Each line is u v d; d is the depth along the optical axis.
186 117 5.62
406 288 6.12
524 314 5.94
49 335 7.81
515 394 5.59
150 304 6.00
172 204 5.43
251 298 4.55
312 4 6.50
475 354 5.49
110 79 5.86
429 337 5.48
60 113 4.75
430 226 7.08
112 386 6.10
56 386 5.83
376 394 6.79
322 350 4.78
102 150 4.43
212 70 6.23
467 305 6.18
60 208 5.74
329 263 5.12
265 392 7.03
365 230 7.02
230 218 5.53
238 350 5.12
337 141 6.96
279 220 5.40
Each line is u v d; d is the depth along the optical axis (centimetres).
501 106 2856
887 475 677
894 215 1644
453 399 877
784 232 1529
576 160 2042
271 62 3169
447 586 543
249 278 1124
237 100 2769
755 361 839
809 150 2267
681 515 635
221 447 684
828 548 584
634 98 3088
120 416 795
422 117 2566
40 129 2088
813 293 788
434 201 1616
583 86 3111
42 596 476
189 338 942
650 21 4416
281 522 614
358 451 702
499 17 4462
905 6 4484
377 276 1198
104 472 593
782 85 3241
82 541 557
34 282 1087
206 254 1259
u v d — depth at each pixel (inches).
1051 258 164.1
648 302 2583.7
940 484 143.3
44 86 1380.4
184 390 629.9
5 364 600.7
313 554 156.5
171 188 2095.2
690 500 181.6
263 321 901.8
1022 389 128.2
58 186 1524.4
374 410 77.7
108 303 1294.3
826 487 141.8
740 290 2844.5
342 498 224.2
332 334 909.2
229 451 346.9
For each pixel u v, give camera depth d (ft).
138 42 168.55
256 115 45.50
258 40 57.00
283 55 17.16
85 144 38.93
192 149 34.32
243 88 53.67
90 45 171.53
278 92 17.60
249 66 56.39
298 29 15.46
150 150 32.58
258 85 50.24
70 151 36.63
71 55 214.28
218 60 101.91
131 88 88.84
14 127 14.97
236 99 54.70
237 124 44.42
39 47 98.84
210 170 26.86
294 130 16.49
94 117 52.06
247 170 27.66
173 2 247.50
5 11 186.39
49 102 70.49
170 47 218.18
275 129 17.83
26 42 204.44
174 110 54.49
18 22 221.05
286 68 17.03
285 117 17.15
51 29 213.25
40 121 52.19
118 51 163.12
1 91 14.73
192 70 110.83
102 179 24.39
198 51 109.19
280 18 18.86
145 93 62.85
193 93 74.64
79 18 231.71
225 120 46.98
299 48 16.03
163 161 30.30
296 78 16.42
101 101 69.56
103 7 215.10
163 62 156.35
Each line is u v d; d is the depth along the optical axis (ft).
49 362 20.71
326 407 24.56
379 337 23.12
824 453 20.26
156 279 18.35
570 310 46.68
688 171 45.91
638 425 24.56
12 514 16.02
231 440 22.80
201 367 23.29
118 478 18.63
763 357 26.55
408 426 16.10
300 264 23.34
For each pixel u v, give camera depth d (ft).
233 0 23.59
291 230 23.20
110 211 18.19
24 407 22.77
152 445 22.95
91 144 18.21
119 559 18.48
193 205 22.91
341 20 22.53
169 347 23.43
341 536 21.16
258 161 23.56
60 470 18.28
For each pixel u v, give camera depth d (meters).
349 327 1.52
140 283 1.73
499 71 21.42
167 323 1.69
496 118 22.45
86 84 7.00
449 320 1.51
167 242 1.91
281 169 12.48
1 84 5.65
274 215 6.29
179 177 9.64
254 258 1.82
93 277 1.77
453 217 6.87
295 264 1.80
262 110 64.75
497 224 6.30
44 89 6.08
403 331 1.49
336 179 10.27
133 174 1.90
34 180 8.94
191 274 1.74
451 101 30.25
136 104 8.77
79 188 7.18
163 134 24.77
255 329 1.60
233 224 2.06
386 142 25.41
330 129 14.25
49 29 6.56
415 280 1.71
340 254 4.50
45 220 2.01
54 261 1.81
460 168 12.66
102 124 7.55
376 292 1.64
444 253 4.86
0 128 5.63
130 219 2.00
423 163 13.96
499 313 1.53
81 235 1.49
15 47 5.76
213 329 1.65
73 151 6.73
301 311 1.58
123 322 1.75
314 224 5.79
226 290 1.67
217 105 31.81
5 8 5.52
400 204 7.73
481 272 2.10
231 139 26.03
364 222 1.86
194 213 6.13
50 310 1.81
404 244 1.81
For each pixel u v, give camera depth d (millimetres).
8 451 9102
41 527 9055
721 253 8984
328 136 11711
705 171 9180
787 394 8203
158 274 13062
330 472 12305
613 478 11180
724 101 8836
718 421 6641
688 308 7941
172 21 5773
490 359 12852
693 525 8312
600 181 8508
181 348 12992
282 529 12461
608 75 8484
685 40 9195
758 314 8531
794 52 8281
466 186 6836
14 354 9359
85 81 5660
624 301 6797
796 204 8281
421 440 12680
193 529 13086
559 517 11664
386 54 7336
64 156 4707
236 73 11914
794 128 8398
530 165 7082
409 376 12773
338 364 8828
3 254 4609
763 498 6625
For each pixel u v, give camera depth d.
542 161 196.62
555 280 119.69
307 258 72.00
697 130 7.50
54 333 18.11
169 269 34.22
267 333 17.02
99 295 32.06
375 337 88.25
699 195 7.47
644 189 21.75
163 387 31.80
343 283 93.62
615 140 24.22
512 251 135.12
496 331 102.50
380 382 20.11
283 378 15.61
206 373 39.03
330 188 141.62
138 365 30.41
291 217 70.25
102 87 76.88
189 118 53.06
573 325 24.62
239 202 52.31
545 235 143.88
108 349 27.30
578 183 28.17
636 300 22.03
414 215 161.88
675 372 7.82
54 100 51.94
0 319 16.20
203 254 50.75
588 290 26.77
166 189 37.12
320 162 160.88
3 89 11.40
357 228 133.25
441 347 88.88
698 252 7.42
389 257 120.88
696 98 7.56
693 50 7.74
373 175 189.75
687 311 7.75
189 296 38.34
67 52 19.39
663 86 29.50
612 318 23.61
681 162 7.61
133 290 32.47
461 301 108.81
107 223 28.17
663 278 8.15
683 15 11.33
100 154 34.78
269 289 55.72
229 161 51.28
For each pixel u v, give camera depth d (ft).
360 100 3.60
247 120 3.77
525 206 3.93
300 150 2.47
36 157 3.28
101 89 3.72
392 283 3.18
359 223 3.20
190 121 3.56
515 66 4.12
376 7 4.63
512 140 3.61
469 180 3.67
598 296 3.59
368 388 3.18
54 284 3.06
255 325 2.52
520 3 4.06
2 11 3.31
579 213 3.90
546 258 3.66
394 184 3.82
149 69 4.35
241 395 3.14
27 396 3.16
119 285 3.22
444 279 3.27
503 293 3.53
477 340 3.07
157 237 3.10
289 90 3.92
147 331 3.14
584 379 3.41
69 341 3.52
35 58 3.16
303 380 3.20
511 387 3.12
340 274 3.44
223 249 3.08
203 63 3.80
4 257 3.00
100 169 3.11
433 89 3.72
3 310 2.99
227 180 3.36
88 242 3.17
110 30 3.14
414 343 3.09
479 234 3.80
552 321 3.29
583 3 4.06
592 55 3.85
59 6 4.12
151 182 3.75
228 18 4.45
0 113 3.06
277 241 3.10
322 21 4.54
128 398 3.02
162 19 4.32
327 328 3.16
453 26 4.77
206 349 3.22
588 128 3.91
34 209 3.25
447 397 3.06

━━━━━━━━━━━━━━━━━━━━

▶ [WHAT YOU HAVE TO DO] Everything from the line with "140 283 1.73" through the line with "130 219 2.00" in the listing above must be retyped exactly, with nothing added.

▶ [EXERCISE SOLUTION]
140 283 1.73
499 71 21.42
167 323 1.69
496 118 22.45
86 84 7.00
449 320 1.51
167 242 1.91
281 169 12.48
1 84 5.65
274 215 6.29
179 177 9.64
254 258 1.82
93 277 1.77
453 217 6.87
295 264 1.80
262 110 64.75
497 224 6.30
44 89 6.08
403 331 1.49
336 179 10.27
133 174 1.90
34 180 8.94
191 274 1.74
451 101 30.25
136 104 8.77
79 188 7.18
163 134 24.77
255 329 1.60
233 224 2.06
386 142 25.41
330 129 14.25
49 29 6.56
415 280 1.71
340 254 4.50
45 220 2.01
54 261 1.81
460 168 12.66
102 124 7.55
376 292 1.64
444 253 4.86
0 128 5.63
130 219 2.00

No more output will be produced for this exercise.